Action item: Would you please transcribe, exactly as written, the lines of the entries below starting at the one that holds "X017500Y036223D01*" and ending at the one that holds "X032390Y012960D01*", both included?

_____

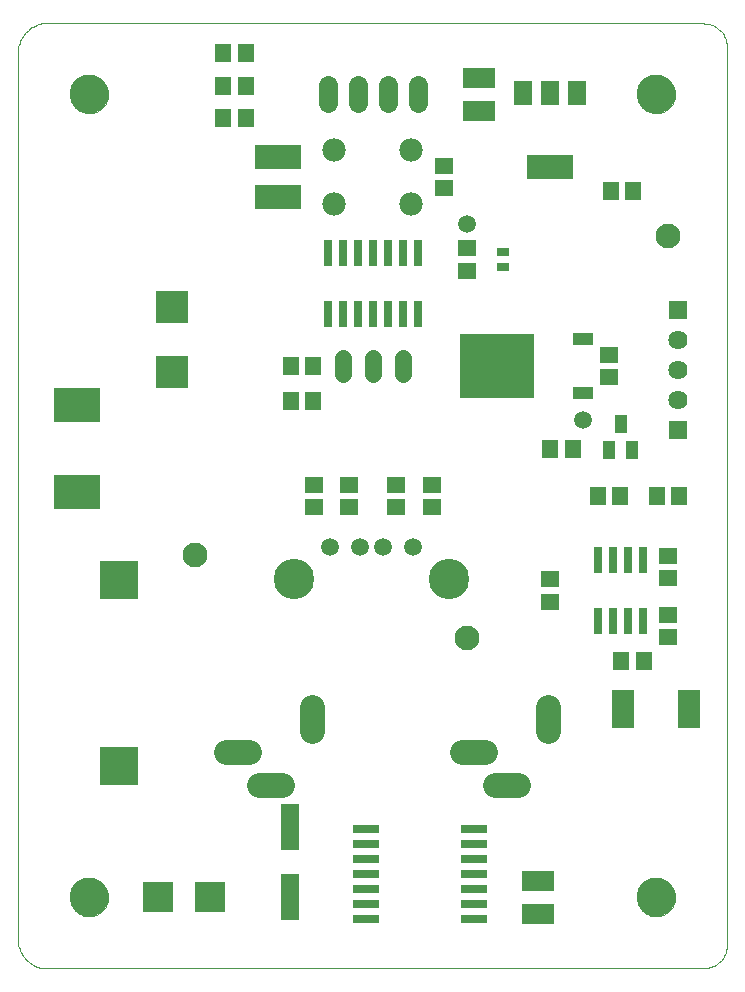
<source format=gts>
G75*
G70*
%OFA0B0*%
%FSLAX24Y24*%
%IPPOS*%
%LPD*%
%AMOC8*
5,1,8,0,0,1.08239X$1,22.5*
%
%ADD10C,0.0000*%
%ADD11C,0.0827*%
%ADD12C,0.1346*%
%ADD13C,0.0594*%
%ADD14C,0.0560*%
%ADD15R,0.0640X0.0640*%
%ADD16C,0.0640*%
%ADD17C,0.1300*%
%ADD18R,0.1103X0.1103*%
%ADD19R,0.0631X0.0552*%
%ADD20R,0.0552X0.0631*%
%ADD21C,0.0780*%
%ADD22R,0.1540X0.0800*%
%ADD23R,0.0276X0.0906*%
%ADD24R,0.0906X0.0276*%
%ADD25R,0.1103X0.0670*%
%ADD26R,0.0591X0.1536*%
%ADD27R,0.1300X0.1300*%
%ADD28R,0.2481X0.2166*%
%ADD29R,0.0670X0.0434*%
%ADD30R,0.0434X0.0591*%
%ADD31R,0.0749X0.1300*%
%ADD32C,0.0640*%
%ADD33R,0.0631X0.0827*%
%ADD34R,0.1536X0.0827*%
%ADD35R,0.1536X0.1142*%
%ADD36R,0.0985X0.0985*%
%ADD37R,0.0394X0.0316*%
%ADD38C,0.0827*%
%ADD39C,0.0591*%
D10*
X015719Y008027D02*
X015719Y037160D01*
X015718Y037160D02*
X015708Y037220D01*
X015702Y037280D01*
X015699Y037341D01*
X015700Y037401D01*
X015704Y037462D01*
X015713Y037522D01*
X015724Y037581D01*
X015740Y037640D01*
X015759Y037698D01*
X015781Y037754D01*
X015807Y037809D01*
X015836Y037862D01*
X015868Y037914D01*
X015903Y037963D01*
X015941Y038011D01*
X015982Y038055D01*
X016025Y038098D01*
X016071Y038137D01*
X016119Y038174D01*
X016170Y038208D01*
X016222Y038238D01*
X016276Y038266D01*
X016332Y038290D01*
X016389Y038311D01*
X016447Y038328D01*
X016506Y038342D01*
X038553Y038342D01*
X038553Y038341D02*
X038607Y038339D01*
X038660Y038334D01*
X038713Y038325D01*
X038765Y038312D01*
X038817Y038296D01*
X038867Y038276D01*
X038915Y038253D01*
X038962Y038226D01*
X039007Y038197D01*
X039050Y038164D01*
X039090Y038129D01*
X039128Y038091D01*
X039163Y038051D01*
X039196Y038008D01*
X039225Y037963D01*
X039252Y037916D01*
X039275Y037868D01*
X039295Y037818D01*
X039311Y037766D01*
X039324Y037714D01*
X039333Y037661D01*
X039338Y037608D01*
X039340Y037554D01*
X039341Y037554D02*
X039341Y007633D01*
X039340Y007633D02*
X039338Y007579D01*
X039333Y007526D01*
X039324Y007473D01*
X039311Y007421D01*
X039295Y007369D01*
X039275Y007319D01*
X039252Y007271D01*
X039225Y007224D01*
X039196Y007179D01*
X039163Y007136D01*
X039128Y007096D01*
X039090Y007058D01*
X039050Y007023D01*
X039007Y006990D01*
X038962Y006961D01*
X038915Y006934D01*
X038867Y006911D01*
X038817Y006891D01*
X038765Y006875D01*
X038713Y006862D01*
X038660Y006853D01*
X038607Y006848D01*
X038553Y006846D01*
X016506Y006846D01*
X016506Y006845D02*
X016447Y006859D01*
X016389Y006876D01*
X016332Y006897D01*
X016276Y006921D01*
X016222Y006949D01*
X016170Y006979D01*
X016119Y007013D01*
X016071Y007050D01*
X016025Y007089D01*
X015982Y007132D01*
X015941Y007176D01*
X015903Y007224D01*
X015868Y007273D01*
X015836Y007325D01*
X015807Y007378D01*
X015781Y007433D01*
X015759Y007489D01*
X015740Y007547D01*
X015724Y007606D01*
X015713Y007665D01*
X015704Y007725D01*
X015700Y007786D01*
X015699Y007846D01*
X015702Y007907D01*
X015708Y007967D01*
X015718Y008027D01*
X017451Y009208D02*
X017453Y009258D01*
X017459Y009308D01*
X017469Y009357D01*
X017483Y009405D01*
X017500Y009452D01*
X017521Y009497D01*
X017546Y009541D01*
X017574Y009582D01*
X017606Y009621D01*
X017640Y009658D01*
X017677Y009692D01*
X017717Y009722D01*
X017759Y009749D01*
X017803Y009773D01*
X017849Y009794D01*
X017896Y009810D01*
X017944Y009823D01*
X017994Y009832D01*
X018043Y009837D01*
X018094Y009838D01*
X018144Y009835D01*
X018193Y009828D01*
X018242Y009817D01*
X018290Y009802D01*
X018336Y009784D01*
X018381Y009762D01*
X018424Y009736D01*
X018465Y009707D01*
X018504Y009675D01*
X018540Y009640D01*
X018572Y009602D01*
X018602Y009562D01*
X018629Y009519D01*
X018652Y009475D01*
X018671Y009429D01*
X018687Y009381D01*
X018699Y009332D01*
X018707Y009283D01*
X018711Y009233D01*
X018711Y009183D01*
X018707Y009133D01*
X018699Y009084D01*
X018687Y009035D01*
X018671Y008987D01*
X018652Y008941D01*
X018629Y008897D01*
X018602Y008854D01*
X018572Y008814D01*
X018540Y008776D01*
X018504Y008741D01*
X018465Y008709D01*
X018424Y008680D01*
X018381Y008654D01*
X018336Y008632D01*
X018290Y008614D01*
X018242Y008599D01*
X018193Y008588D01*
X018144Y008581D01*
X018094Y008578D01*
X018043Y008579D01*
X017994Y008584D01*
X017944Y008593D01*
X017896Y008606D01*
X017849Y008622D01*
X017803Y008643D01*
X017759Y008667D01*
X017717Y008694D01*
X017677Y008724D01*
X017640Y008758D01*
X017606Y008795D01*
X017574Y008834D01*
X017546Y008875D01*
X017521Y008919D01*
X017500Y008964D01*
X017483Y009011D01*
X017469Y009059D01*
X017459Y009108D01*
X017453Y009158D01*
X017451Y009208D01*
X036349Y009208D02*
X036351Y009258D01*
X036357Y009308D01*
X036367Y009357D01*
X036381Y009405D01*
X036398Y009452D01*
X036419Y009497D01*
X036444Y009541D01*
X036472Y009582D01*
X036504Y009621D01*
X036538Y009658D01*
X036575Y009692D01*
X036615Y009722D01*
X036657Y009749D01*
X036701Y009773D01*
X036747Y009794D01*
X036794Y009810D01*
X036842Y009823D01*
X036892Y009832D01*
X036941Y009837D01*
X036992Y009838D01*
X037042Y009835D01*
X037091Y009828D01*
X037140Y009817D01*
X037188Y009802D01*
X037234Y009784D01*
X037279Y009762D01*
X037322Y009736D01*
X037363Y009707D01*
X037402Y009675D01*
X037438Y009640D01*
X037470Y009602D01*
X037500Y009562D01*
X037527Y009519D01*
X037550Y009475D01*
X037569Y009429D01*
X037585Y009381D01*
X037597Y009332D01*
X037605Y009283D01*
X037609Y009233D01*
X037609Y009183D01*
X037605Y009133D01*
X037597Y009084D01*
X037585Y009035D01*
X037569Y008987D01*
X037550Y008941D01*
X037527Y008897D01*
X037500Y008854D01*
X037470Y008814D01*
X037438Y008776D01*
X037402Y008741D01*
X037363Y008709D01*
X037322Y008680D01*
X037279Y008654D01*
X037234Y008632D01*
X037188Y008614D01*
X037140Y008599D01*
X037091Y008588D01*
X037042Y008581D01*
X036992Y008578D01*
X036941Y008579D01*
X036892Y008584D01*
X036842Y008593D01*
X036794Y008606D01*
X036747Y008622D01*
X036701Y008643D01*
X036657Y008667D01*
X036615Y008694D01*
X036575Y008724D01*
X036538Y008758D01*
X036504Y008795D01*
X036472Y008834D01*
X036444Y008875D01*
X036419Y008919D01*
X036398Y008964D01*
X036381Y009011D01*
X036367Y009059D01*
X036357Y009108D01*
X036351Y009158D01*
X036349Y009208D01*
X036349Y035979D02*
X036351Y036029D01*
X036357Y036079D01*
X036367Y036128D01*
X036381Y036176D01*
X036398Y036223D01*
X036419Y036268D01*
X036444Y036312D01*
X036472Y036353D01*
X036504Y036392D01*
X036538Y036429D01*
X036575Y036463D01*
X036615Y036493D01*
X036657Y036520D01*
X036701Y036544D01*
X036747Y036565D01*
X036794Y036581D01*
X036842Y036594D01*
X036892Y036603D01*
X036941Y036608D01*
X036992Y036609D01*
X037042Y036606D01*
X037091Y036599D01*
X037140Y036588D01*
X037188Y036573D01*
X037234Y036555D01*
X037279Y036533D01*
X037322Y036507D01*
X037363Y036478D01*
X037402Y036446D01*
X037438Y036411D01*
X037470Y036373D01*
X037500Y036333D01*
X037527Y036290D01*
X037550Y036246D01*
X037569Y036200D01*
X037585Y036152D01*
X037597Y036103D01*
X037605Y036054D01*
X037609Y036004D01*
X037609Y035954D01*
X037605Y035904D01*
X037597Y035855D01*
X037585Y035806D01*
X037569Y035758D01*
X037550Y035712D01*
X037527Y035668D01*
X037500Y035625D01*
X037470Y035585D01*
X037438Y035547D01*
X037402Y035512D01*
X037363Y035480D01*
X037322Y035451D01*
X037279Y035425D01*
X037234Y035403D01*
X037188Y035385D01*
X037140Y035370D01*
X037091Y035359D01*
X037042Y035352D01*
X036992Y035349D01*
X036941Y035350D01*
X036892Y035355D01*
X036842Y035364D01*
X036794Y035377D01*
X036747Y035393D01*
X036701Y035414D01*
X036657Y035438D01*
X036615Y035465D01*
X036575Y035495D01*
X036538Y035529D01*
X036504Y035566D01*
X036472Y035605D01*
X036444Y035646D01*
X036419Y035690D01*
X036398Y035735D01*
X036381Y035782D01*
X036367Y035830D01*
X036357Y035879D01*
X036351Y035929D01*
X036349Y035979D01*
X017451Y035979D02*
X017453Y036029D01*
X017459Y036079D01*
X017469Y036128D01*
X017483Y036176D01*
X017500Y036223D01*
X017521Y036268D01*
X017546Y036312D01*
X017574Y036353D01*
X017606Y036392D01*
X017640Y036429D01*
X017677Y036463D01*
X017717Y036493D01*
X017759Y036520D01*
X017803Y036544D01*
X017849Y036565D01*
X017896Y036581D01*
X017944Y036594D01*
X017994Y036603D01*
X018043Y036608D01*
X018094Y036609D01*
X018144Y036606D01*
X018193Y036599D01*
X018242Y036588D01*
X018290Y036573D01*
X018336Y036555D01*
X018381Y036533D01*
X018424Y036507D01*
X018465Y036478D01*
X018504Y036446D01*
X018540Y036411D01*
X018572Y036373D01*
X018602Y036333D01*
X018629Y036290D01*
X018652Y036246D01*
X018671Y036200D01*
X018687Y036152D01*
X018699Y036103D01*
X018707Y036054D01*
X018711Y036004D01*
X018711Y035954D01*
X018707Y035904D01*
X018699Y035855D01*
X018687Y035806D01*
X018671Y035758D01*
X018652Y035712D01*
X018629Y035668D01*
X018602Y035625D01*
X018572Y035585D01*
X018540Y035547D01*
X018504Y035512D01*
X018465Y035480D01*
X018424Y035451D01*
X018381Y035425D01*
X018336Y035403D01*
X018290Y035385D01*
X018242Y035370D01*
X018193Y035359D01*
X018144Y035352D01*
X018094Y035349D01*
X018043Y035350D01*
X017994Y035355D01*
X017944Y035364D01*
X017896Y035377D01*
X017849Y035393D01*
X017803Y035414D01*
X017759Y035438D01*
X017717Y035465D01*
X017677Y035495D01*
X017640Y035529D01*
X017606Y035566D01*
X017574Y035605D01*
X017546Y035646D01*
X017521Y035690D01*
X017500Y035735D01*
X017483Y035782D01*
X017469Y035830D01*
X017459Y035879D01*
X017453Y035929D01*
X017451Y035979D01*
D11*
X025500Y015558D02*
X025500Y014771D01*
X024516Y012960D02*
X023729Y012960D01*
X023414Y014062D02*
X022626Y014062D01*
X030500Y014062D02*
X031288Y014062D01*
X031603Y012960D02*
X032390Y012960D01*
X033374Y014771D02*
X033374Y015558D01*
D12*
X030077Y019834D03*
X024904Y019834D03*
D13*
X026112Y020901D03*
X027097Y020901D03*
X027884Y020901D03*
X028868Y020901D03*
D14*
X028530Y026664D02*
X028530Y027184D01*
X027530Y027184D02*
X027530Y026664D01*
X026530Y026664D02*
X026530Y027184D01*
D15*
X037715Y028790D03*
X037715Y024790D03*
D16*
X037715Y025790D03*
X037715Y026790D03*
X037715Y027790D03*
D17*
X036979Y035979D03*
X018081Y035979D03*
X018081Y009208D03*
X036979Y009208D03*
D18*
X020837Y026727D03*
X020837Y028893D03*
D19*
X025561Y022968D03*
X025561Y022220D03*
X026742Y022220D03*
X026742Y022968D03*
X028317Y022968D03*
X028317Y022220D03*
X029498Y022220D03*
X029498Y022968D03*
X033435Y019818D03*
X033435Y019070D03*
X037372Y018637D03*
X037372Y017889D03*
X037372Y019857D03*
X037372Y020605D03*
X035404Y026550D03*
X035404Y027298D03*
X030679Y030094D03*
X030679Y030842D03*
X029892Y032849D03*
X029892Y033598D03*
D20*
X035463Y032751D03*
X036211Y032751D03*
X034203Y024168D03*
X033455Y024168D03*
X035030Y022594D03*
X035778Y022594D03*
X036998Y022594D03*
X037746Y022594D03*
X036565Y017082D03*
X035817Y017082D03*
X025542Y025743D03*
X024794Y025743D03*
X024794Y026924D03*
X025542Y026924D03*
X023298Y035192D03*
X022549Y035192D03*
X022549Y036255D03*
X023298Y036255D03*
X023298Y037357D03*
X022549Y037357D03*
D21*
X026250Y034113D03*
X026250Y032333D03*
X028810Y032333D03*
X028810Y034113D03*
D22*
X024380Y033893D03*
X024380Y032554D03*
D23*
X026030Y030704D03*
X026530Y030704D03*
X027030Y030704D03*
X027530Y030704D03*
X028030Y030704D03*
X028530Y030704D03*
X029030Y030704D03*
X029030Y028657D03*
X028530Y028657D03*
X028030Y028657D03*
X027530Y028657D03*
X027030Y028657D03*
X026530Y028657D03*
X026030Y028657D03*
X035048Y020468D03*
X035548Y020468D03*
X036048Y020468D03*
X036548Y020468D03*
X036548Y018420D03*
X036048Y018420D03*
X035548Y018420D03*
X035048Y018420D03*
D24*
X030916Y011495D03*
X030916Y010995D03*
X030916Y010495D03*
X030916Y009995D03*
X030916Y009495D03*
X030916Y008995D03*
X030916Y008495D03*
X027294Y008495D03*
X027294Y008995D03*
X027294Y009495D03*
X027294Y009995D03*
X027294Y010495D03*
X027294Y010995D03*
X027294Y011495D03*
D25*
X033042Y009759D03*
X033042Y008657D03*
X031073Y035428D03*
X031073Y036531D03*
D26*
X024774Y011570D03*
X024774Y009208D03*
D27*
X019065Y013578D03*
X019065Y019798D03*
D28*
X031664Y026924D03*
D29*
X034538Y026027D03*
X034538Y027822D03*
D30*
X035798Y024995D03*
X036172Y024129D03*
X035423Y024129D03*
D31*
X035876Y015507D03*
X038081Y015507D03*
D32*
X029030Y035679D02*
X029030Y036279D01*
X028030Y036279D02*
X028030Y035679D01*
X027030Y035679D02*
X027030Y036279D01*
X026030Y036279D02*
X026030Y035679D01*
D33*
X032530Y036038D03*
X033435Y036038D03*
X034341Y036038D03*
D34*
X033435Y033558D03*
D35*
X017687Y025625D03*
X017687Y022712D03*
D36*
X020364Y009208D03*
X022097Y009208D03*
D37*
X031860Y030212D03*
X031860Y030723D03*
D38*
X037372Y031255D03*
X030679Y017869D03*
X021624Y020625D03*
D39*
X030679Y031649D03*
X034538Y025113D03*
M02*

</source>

_____

Answer space:
X017500Y036223D01*
X017521Y036268D01*
X017546Y036312D01*
X017574Y036353D01*
X017606Y036392D01*
X017640Y036429D01*
X017677Y036463D01*
X017717Y036493D01*
X017759Y036520D01*
X017803Y036544D01*
X017849Y036565D01*
X017896Y036581D01*
X017944Y036594D01*
X017994Y036603D01*
X018043Y036608D01*
X018094Y036609D01*
X018144Y036606D01*
X018193Y036599D01*
X018242Y036588D01*
X018290Y036573D01*
X018336Y036555D01*
X018381Y036533D01*
X018424Y036507D01*
X018465Y036478D01*
X018504Y036446D01*
X018540Y036411D01*
X018572Y036373D01*
X018602Y036333D01*
X018629Y036290D01*
X018652Y036246D01*
X018671Y036200D01*
X018687Y036152D01*
X018699Y036103D01*
X018707Y036054D01*
X018711Y036004D01*
X018711Y035954D01*
X018707Y035904D01*
X018699Y035855D01*
X018687Y035806D01*
X018671Y035758D01*
X018652Y035712D01*
X018629Y035668D01*
X018602Y035625D01*
X018572Y035585D01*
X018540Y035547D01*
X018504Y035512D01*
X018465Y035480D01*
X018424Y035451D01*
X018381Y035425D01*
X018336Y035403D01*
X018290Y035385D01*
X018242Y035370D01*
X018193Y035359D01*
X018144Y035352D01*
X018094Y035349D01*
X018043Y035350D01*
X017994Y035355D01*
X017944Y035364D01*
X017896Y035377D01*
X017849Y035393D01*
X017803Y035414D01*
X017759Y035438D01*
X017717Y035465D01*
X017677Y035495D01*
X017640Y035529D01*
X017606Y035566D01*
X017574Y035605D01*
X017546Y035646D01*
X017521Y035690D01*
X017500Y035735D01*
X017483Y035782D01*
X017469Y035830D01*
X017459Y035879D01*
X017453Y035929D01*
X017451Y035979D01*
D11*
X025500Y015558D02*
X025500Y014771D01*
X024516Y012960D02*
X023729Y012960D01*
X023414Y014062D02*
X022626Y014062D01*
X030500Y014062D02*
X031288Y014062D01*
X031603Y012960D02*
X032390Y012960D01*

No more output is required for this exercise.